The Deeper Questions

Neural scaling laws raise profound questions that nobody has fully answered.

Why do these laws hold at all? What is it about neural networks, or about learning, or about data, that produces these remarkably consistent power-law relationships? Physicists have developed theories for why certain physical systems exhibit power laws—self-organized criticality, for instance, or the behavior of systems near phase transitions. But we don't have a comparable theoretical framework for machine learning. The scaling laws are empirical facts awaiting theoretical explanation.

Where do the exponents come from? Different tasks produce different exponents, but we can't predict in advance what exponent a new task will have. We just have to measure it. A deeper theory might tell us that certain kinds of tasks—problems with certain structural properties—will have certain exponents. No such theory exists yet.

What happens when we run out of data? Scaling laws assume you can always get more training data by collecting or generating it. But for language models, there's only so much text that humans have ever written. Some estimates suggest we'll exhaust the supply of high-quality text within this decade. Does that mean scaling stops? Or do synthetic data and other techniques provide a way around the bottleneck?

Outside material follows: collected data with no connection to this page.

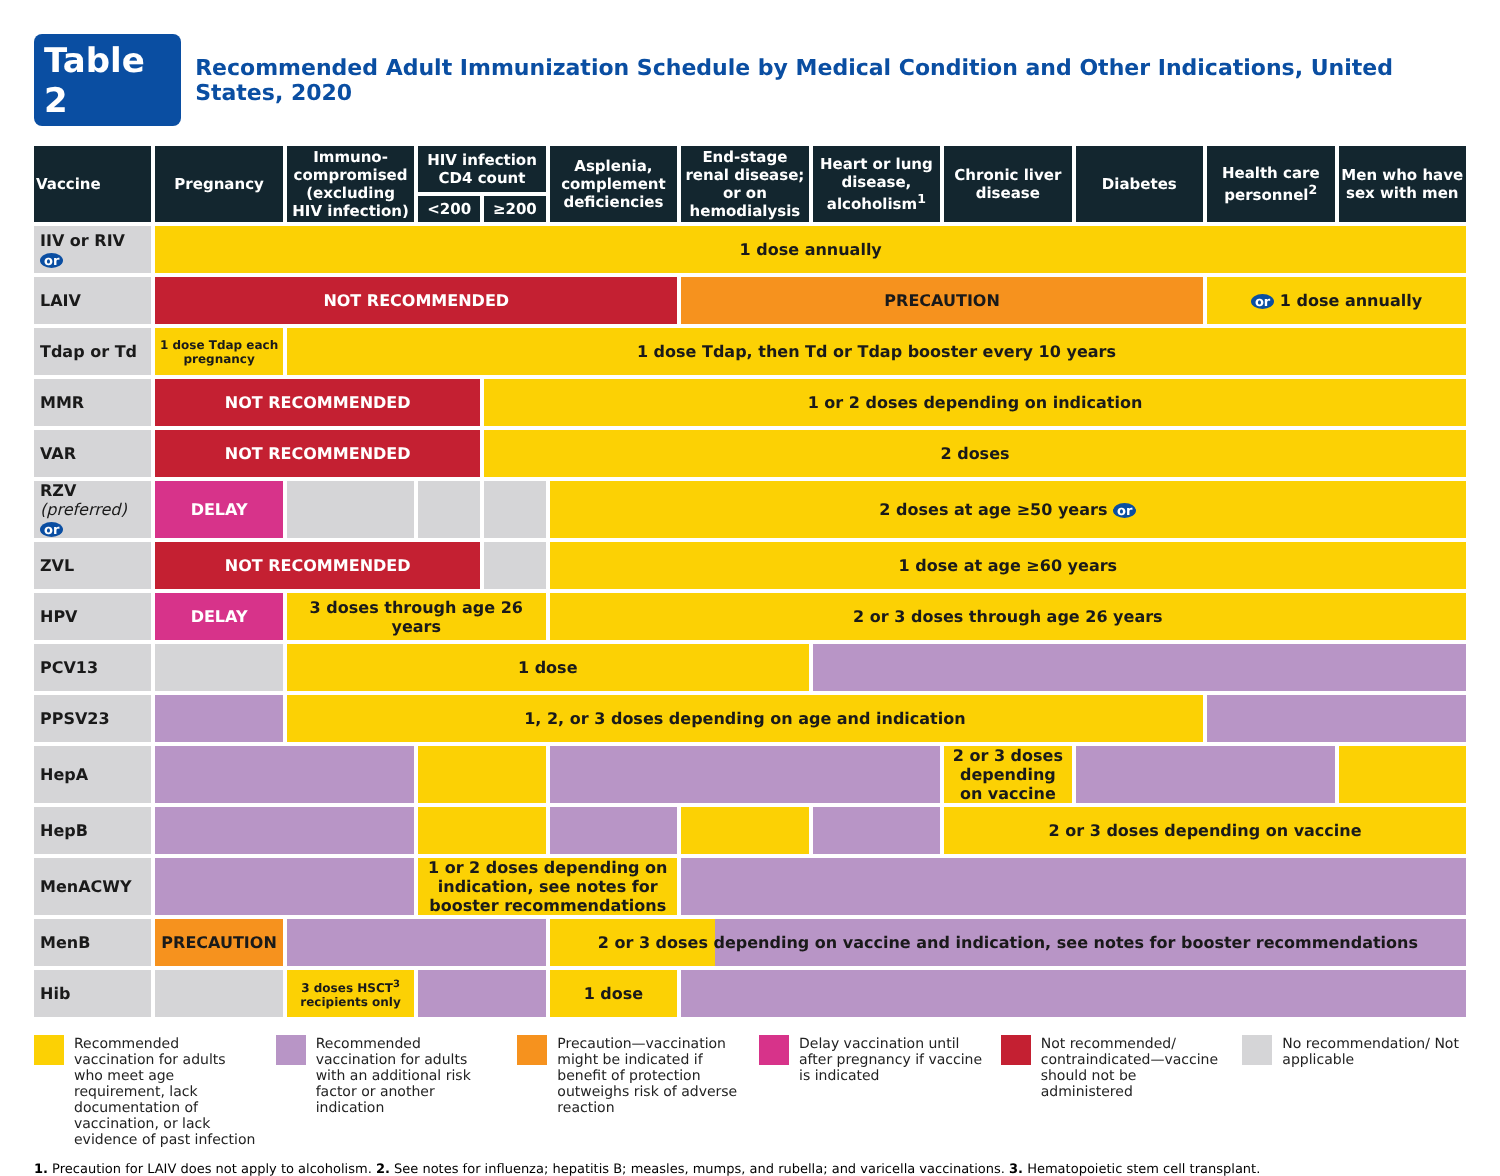Table 2 Recommended Adult Immunization Schedule by Medical Condition and Other Indications, United States, 2020
| Vaccine | Pregnancy | Immuno-compromised (excluding HIV infection) | HIV infection CD4 count | | Asplenia, complement deficiencies | End-stage renal disease; or on hemodialysis | Heart or lung disease, alcoholism<sup>1</sup> | Chronic liver disease | Diabetes | Health care personnel<sup>2</sup> | Men who have sex with men |
| --- | --- | --- | --- | --- | --- | --- | --- | --- | --- | --- | --- |
| | | | <200 | ≥200 | | | | | | | |
| IIV or RIV or | 1 dose annually | | | | | | | | | | |
| LAIV | NOT RECOMMENDED | | | | | PRECAUTION | | | | or 1 dose annually | |
| Tdap or Td | 1 dose Tdap each pregnancy | 1 dose Tdap, then Td or Tdap booster every 10 years | | | | | | | | | |
| MMR | NOT RECOMMENDED | | | 1 or 2 doses depending on indication | | | | | | | |
| VAR | NOT RECOMMENDED | | | 2 doses | | | | | | | |
| RZV (preferred) or | DELAY | | | | 2 doses at age ≥50 years or | | | | | | |
| ZVL | NOT RECOMMENDED | | | | 1 dose at age ≥60 years | | | | | | |
| HPV | DELAY | 3 doses through age 26 years | | | 2 or 3 doses through age 26 years | | | | | | |
| PCV13 | | 1 dose | | | | | | | | | |
| PPSV23 | | 1, 2, or 3 doses depending on age and indication | | | | | | | | | |
| HepA | | | | | | | | 2 or 3 doses depending on vaccine | | | |
| HepB | | | | | | | | 2 or 3 doses depending on vaccine | | | |
| MenACWY | | | 1 or 2 doses depending on indication, see notes for booster recommendations | | | | | | | | |
| MenB | PRECAUTION | | | | 2 or 3 doses depending on vaccine and indication, see notes for booster recommendations | | | | | | |
| Hib | | 3 doses HSCT<sup>3</sup> recipients only | | | 1 dose | | | | | | |
Recommended vaccination for adults who meet age requirement, lack documentation of vaccination, or lack evidence of past infection
Recommended vaccination for adults with an additional risk factor or another indication
Precaution—vaccination might be indicated if benefit of protection outweighs risk of adverse reaction
Delay vaccination until after pregnancy if vaccine is indicated
Not recommended/ contraindicated—vaccine should not be administered
No recommendation/ Not applicable
1. Precaution for LAIV does not apply to alcoholism. 2. See notes for influenza; hepatitis B; measles, mumps, and rubella; and varicella vaccinations. 3. Hematopoietic stem cell transplant.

And perhaps most importantly: do scaling laws tell us anything about the ultimate limits of artificial intelligence? If performance continues improving as a power law of compute, and if compute continues growing exponentially, then at some point these systems will exceed human capability on essentially every task. The scaling laws neither confirm nor deny this possibility—they simply describe what happens in the range we've measured. Extrapolating beyond that range is hope, or fear, dressed up as mathematics.

The Practical Upshot

For all their philosophical interest, neural scaling laws have become everyday working tools for machine learning practitioners.

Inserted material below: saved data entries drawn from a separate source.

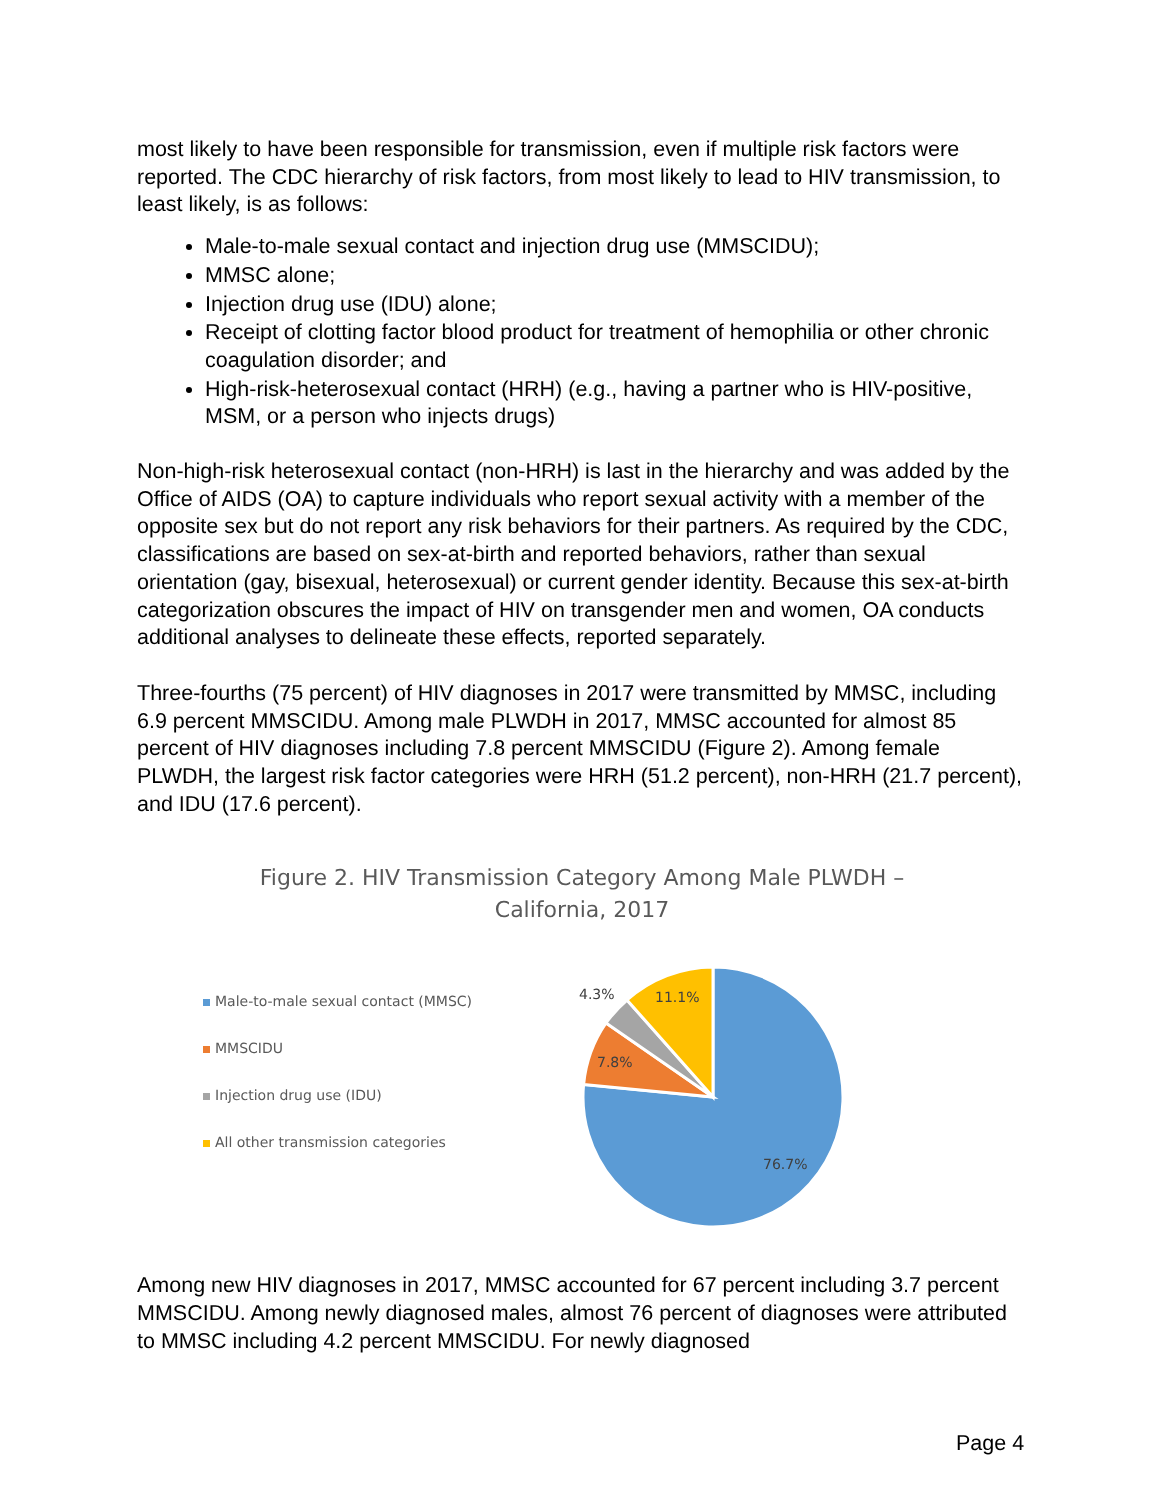most likely to have been responsible for transmission, even if multiple risk factors were reported. The CDC hierarchy of risk factors, from most likely to lead to HIV transmission, to least likely, is as follows:
Male-to-male sexual contact and injection drug use (MMSCIDU);
MMSC alone;
Injection drug use (IDU) alone;
Receipt of clotting factor blood product for treatment of hemophilia or other chronic coagulation disorder; and
High-risk-heterosexual contact (HRH) (e.g., having a partner who is HIV-positive, MSM, or a person who injects drugs)
Non-high-risk heterosexual contact (non-HRH) is last in the hierarchy and was added by the Office of AIDS (OA) to capture individuals who report sexual activity with a member of the opposite sex but do not report any risk behaviors for their partners. As required by the CDC, classifications are based on sex-at-birth and reported behaviors, rather than sexual orientation (gay, bisexual, heterosexual) or current gender identity. Because this sex-at-birth categorization obscures the impact of HIV on transgender men and women, OA conducts additional analyses to delineate these effects, reported separately.
Three-fourths (75 percent) of HIV diagnoses in 2017 were transmitted by MMSC, including 6.9 percent MMSCIDU. Among male PLWDH in 2017, MMSC accounted for almost 85 percent of HIV diagnoses including 7.8 percent MMSCIDU (Figure 2). Among female PLWDH, the largest risk factor categories were HRH (51.2 percent), non-HRH (21.7 percent), and IDU (17.6 percent).
Figure 2. HIV Transmission Category Among Male PLWDH –
California, 2017
Male-to-male sexual contact (MMSC)
MMSCIDU
Injection drug use (IDU)
All other transmission categories
76.7%
7.8%
4.3%
11.1%
Among new HIV diagnoses in 2017, MMSC accounted for 67 percent including 3.7 percent MMSCIDU. Among newly diagnosed males, almost 76 percent of diagnoses were attributed to MMSC including 4.2 percent MMSCIDU. For newly diagnosed
Page 4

Want to know if training a model twice as large will be worth the cost? The scaling laws give you an estimate. Wondering whether to invest in more data or more parameters? The scaling laws have guidance. Trying to predict what level of performance you'll achieve six months from now given projected compute growth? The scaling laws provide a framework.

The laws don't answer every question. They don't tell you what capabilities will emerge at what scales. They don't predict whether a model will be safe to deploy or aligned with human values. They don't reveal the optimal architecture or training procedure—just how performance will change once you've made those choices.

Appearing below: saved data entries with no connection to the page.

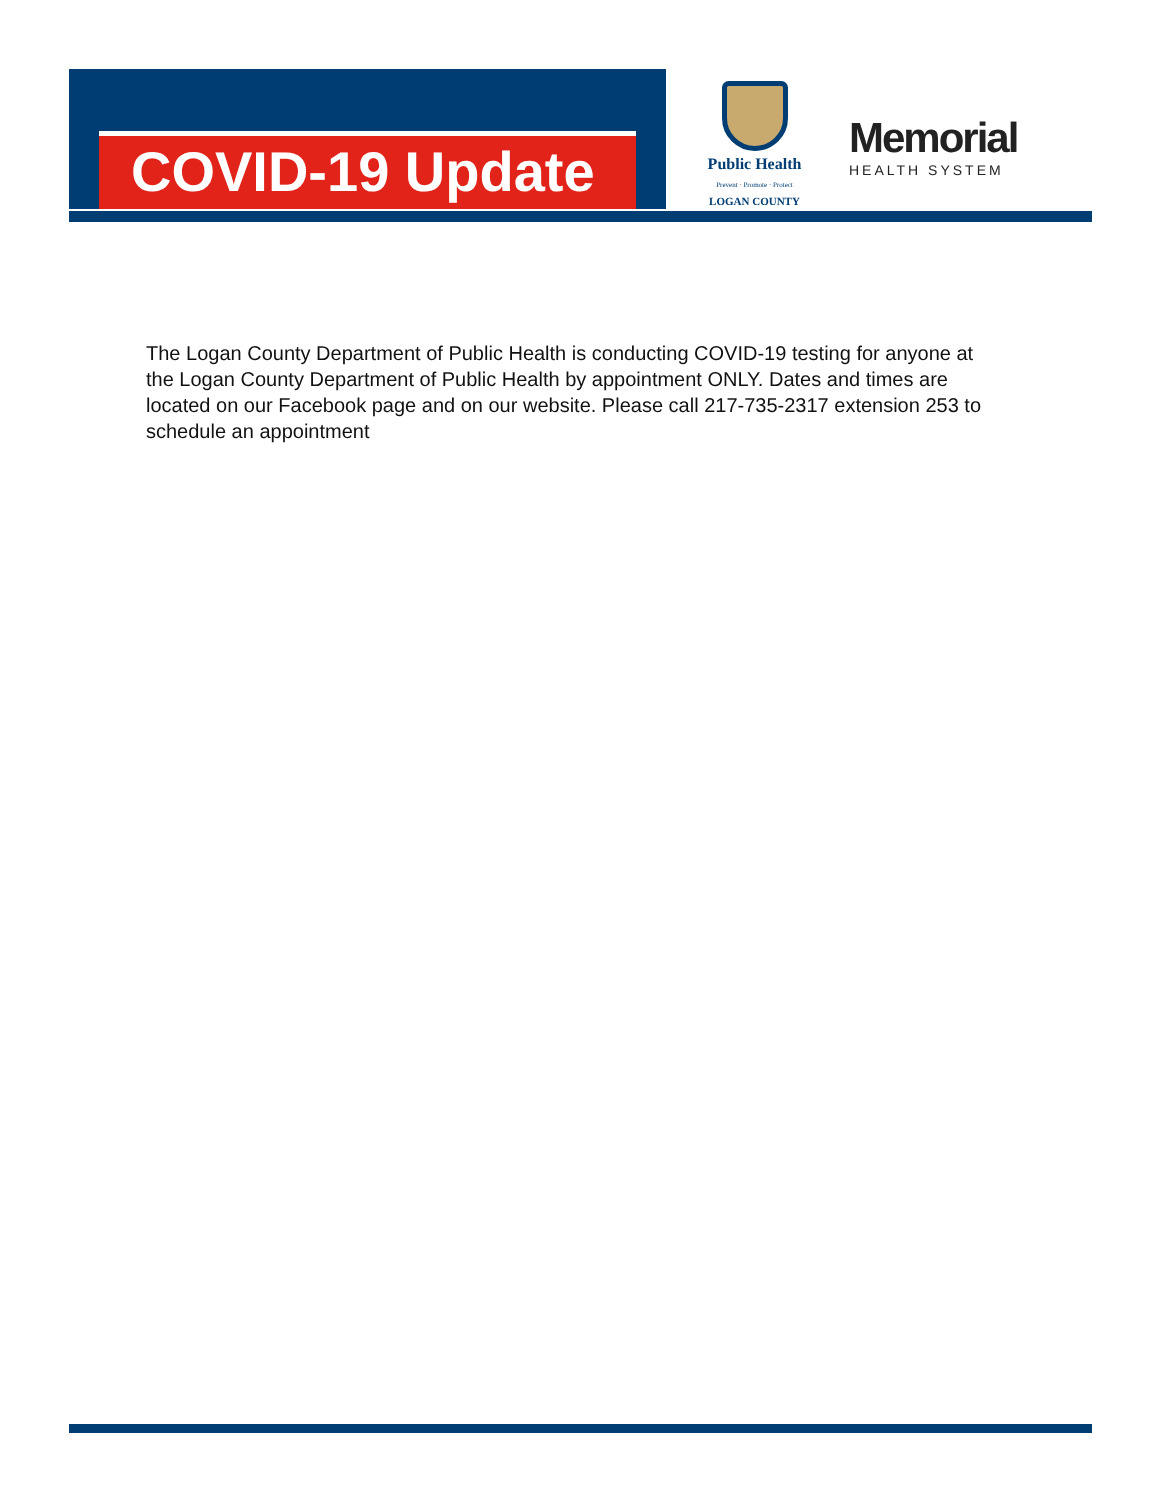COVID-19 Update
Public Health
Prevent · Promote · Protect
LOGAN COUNTY
Memorial
HEALTH SYSTEM
The Logan County Department of Public Health is conducting COVID-19 testing for anyone at the Logan County Department of Public Health by appointment ONLY. Dates and times are located on our Facebook page and on our website. Please call 217-735-2317 extension 253 to schedule an appointment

But within their domain, scaling laws have proven remarkably reliable. They've guided billions of dollars in investment and shaped the research agenda of the world's leading AI laboratories. They've turned machine learning from an art into something closer to engineering—not fully, but more than anyone expected.

Perhaps the strangest thing about neural scaling laws is how ordinary they make the extraordinary seem. The idea that machines can learn from data to perform intellectual tasks that once required human intelligence—this is astonishing, philosophically momentous, potentially world-changing. But the scaling laws reduce it to a formula. Plug in the numbers, get out the performance. The mystery remains, but the predictability somehow makes it mundane.

In physics, when a phenomenon can be described by a simple mathematical law, that usually means we're close to understanding it. Whether the same is true for neural networks—whether scaling laws are a clue to some deeper theory of learning and intelligence—remains to be seen. For now, they are what they are: surprisingly accurate rules of thumb for an increasingly consequential technology.